4721 sayılı Türk Medeni Kanunu’nun 166 ncı maddesinin birinci ve ikinci fıkrası, 174 üncü maddesinin birinci ve ikinci fıkrası, 6100 sayılı Kanun'un 369 uncu maddesinin birinci fıkrası, 370'inci ve 371 inci maddeleri.

3. Değerlendirme

1. Tarafların iddia, savunma ve dayandıkları belgelere, uyuşmazlığın hukuki nitelendirilmesi ile uygulanması gereken hukuk kurallarına, dava şartlarına, yargılamaya hâkim olan ilkelere, ispat kurallarına ve temyiz olunan kararda belirtilen gerekçelere göre davacı karşı davalı kadın vekilinin aşağıdaki paragrafların kapsamı dışındaki temyiz itirazları yerinde görülmemiştir.

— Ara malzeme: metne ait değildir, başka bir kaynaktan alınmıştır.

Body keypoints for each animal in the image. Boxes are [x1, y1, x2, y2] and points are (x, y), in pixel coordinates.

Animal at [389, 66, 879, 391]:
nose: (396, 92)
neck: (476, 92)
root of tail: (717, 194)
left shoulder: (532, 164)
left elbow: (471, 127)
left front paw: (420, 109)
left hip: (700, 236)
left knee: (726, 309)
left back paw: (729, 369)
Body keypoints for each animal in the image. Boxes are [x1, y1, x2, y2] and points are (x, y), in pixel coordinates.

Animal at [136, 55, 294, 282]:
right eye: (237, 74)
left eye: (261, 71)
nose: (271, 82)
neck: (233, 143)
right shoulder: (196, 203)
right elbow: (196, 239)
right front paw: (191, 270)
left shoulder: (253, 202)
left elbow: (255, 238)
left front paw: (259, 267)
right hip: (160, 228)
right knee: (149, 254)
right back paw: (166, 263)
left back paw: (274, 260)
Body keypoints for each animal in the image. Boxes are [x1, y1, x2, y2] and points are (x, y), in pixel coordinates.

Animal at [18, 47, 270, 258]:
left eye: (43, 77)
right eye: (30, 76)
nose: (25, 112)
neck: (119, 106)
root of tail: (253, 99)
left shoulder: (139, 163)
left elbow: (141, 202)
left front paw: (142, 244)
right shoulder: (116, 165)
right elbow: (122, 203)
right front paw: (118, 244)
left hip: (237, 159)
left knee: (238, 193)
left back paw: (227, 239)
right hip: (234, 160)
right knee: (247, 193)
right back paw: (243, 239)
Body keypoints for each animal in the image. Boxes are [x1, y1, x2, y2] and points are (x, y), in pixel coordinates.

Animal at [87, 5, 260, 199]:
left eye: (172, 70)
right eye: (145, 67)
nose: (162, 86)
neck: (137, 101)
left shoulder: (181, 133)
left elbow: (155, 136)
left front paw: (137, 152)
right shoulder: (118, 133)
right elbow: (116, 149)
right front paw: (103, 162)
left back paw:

2. Somut uyuşmazlıkta Bölge Adliye Mahkemesince her ne kadar evlilik birliğinin temelinde sarsılmasına neden olan olaylarda davacı karşı davalı kadın tam kusurlu kabul edilmişse de, fiili ayrılığın tek başına boşanma nedeni sayılamayacağı, terk hukuki sebebine dayalı olarak açılmış bir boşanma davasının da bulunmadığı dikkate alınarak kadının evi terk etmesinin kadına kusur olarak yüklenemeyeceği, diğer yandan tarafların mahkemece kabul edilen ve gerçekleşen kusurlu davranışları yanında davalı karşı davacı erkeğin davacı karşı davalı kadını aşağıladığının anlaşılmasına göre evlilik birliğinin temelinden sarsılmasına sebebiyet veren olaylarda tarafların eşit kusurlu olduklarının kabulü gerekirken yazılı olduğu şekilde davacı karşı davalı kadının tam kusurlu olduğunun kabulü doğru görülmemiş, Bölge Adliye Mahkemesi kararının kusur yönünden bozulmasına karar vermek gerekmiştir.

3. Yukarıda (2) numaralı bendinde açıklandığı üzere boşanmaya sebebiyet veren olaylarda taraflar eşit kusurlu olup, eşit kusurlu eş yararına maddî ve manevî tazminata hükmedilemez. Davalı karşı davacı erkek yararına 4721 sayılı Kanunu'nun 174 üncü maddesinin birinci ve ikinci maddesi koşulları somut olayda gerçekleşmemiştir. O halde davalı karşı davacı erkeğin maddî ve manevî tazminat talebinin reddine karar verilmesi gerekirken, hatalı kusur belirlemesi sonucu yazılı şekilde kabulüne karar verilmesi doğru görülmemiş, bozmayı gerektirmiştir.

VI. KARAR

Açıklanan sebeplerle;

1.Temyiz olunan Bölge Adliye Mahkemesi kararının kusur belirlemesi ve davalı karşı davacı erkek yararına hükmolunan tazminatlar yönlerinden BOZULMASINA,

2. Davacı karşı davalı kadın vekilinin bozma kapsamı dışında kalan temyiz itirazlarının reddi ile Bölge Adliye Mahkemesi kararının bozma kapsamı dışında kalan temyize konu bölümlerinin 6100 sayılı Kanun'un 370 inci maddesinin birinci fıkrası uyarınca ONANMASINA,

Peşin alınan harcın istek halinde yatırana iadesine,

Dosyanın Bölge Adliye Mahkemesine gönderilmesine,

23.01.2023 tarihinde oy birliğiyle karar verildi.